**THE PROBLEM:**
Return verbatim all lines from the first one in the records to the line with "Videoteca Virtual", both ends kept.

Stored dataset items:

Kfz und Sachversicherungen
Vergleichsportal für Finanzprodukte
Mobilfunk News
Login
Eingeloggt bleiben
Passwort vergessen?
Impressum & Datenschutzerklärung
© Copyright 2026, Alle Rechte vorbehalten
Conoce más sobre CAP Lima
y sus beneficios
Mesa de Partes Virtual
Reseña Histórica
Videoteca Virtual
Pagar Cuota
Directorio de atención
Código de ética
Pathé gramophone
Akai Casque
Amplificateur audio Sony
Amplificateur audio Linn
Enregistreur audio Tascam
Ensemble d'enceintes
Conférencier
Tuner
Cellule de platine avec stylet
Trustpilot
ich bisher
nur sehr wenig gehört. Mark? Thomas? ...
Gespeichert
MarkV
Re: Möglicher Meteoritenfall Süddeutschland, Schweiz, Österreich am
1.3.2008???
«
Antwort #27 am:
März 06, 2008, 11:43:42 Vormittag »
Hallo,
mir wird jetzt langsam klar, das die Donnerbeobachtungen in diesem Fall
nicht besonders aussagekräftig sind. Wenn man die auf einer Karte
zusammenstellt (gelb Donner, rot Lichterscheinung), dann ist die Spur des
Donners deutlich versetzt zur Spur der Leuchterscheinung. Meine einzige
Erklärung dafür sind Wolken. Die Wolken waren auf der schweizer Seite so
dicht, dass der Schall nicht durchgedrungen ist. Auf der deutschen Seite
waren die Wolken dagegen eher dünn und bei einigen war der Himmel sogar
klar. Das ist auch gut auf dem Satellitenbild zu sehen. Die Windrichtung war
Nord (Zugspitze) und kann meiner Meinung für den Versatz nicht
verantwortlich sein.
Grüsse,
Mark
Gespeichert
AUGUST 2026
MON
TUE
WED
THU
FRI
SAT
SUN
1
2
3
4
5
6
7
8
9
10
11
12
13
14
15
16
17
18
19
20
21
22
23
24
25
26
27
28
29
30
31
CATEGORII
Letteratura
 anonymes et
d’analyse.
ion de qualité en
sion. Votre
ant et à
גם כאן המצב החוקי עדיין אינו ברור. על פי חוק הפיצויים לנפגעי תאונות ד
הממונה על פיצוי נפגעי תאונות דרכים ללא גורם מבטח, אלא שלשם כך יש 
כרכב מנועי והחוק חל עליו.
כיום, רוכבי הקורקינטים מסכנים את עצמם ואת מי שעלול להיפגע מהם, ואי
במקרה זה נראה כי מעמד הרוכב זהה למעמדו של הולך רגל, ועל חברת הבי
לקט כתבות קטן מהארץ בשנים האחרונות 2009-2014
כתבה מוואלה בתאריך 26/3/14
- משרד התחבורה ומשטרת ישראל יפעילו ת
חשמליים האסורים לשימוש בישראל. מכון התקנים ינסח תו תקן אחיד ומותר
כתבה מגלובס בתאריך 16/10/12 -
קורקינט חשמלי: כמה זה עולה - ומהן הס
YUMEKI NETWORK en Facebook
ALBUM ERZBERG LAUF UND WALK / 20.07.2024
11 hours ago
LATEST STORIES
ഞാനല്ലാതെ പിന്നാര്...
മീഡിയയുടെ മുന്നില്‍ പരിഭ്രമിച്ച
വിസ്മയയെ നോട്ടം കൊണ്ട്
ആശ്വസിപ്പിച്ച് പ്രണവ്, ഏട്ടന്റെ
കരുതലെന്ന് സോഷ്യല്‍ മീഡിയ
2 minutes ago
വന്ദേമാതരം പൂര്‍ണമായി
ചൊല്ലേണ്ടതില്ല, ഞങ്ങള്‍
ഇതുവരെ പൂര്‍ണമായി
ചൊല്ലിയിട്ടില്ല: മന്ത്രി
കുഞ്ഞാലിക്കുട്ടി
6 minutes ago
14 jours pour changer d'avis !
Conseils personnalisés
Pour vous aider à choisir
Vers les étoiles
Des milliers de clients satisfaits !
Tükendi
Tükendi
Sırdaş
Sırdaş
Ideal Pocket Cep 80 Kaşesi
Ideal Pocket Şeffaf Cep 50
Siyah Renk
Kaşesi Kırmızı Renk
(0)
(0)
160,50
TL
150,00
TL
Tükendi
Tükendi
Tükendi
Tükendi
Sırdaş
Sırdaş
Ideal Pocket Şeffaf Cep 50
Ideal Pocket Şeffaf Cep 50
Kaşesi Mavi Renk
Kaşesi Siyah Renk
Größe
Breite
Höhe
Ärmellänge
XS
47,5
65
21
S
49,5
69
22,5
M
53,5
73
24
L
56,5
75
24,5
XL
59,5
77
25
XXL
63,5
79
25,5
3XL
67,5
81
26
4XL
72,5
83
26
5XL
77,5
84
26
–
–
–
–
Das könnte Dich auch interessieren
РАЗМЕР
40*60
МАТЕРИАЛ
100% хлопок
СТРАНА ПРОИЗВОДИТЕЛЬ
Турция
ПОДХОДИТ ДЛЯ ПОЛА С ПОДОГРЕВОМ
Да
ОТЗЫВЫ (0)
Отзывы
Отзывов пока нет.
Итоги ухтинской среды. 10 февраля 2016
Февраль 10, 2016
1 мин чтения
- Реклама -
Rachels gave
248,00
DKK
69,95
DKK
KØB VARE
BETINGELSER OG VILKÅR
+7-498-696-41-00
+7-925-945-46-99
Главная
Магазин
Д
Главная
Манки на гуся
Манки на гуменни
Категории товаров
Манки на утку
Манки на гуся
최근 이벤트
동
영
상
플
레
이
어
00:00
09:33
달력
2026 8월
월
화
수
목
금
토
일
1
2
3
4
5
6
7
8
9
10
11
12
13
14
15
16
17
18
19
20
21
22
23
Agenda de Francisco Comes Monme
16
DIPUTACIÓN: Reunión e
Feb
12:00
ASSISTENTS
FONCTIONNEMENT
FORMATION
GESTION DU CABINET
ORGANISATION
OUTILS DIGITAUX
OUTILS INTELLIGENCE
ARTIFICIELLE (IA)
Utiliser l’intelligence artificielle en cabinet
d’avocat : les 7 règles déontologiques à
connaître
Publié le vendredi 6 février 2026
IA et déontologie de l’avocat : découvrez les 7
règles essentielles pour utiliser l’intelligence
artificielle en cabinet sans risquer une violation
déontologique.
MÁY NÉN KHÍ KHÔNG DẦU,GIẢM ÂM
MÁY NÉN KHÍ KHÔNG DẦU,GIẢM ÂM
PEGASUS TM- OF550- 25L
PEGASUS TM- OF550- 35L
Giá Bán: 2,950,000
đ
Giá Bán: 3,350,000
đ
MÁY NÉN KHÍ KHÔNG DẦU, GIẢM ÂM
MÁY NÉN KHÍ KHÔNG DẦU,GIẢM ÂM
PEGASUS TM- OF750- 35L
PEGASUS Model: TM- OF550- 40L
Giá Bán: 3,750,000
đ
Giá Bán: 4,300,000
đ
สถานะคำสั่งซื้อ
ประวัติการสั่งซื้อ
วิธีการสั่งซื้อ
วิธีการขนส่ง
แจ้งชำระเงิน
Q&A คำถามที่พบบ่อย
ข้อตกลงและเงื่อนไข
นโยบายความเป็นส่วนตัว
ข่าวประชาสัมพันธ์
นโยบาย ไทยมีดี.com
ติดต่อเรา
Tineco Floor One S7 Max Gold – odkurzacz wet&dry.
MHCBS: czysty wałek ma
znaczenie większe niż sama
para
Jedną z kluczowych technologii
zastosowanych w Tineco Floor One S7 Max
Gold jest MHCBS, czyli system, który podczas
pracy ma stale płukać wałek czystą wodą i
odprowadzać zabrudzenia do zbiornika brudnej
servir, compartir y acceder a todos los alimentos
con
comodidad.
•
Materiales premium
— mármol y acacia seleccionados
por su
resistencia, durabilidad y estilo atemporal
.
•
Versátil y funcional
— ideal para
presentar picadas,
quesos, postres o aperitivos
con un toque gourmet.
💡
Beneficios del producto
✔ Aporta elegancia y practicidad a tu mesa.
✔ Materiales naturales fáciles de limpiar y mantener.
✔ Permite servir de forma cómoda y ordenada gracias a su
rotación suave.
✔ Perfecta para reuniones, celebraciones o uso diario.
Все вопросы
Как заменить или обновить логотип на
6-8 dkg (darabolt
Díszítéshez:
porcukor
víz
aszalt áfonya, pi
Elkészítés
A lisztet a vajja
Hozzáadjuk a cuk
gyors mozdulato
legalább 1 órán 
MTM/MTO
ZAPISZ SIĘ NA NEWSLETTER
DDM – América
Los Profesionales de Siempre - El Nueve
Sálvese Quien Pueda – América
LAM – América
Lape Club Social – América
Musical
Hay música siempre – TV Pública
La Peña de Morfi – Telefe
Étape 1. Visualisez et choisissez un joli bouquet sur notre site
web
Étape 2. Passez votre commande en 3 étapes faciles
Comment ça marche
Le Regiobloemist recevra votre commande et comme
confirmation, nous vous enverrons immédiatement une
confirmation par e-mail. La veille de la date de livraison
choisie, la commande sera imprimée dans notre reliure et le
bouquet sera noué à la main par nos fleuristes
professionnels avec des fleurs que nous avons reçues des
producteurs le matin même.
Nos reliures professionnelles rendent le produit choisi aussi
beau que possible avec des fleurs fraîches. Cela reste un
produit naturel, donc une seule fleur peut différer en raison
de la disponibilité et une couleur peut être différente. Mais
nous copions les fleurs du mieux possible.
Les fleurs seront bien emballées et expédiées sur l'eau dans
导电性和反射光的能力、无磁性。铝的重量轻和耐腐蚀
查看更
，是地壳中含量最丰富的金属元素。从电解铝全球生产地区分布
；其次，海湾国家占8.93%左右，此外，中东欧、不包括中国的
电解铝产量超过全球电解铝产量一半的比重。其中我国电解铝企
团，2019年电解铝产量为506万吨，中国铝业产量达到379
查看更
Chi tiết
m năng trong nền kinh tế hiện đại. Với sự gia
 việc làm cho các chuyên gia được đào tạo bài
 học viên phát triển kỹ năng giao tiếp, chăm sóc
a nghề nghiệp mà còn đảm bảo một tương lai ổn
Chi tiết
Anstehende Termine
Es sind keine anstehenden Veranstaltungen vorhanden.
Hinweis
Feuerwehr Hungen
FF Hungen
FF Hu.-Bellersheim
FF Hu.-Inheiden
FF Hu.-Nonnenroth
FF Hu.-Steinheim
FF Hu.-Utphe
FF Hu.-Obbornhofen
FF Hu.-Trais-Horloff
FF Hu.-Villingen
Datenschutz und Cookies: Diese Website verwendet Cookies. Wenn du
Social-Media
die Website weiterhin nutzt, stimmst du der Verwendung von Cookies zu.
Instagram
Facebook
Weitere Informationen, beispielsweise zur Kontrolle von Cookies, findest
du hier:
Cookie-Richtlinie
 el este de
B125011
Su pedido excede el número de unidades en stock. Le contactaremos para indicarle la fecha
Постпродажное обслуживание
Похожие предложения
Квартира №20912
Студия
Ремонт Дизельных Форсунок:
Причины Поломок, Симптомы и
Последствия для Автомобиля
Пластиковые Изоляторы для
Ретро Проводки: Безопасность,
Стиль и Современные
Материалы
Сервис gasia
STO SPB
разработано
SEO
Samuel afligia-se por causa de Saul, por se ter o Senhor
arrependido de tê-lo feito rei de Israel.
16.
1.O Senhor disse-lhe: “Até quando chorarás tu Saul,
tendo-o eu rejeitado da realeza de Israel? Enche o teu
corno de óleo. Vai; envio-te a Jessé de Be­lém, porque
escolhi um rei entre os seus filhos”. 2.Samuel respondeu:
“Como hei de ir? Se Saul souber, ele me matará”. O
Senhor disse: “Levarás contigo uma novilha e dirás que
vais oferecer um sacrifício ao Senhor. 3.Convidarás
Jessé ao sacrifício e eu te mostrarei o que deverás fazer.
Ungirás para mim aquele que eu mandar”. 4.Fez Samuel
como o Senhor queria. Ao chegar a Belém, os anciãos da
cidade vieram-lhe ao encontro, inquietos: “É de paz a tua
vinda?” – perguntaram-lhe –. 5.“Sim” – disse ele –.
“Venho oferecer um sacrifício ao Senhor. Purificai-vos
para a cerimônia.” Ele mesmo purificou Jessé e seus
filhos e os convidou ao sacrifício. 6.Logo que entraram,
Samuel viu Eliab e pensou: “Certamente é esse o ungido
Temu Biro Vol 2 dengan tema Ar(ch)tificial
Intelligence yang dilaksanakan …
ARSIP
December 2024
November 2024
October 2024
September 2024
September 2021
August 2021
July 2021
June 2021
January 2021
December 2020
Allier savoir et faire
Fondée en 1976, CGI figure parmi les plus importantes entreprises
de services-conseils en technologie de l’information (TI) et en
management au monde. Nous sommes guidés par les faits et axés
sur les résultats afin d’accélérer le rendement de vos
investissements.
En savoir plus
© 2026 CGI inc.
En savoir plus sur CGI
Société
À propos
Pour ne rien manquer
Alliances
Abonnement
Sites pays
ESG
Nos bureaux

**ANSWER SPACE:**
Kfz und Sachversicherungen
Vergleichsportal für Finanzprodukte
Mobilfunk News
Login
Eingeloggt bleiben
Passwort vergessen?
Impressum & Datenschutzerklärung
© Copyright 2026, Alle Rechte vorbehalten
Conoce más sobre CAP Lima
y sus beneficios
Mesa de Partes Virtual
Reseña Histórica
Videoteca Virtual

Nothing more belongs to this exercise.